▶ Available data:
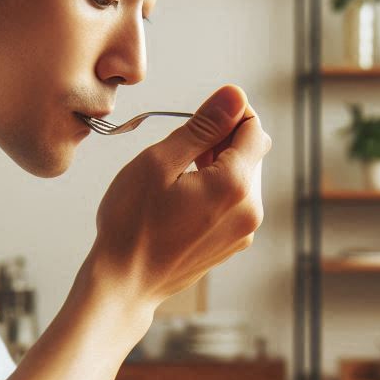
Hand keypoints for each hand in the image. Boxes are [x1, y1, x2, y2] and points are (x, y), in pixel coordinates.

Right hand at [82, 84, 270, 308]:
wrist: (125, 284)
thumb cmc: (132, 225)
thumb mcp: (160, 163)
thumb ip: (203, 127)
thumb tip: (235, 96)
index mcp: (234, 186)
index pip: (254, 129)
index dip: (230, 113)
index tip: (200, 116)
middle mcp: (250, 211)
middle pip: (252, 152)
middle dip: (224, 139)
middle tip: (182, 148)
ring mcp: (244, 231)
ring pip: (244, 177)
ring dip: (219, 164)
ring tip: (179, 174)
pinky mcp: (233, 244)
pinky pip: (236, 202)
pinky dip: (217, 189)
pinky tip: (184, 197)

▶ Task: Nothing but the lines from the one that contains "index dip: (230, 113)" through the end of the data above should appear, each reproduced exactly.

▶ Solution to the exercise:
index dip: (230, 113)
index tip: (200, 116)
middle mcp: (250, 211)
middle pip: (252, 152)
middle dip: (224, 139)
middle tip: (182, 148)
ring mcp: (244, 231)
ring pip: (244, 177)
ring dip: (219, 164)
ring tip: (179, 174)
pinky mcp: (233, 244)
pinky pip: (236, 202)
pinky dip: (217, 189)
pinky tip: (184, 197)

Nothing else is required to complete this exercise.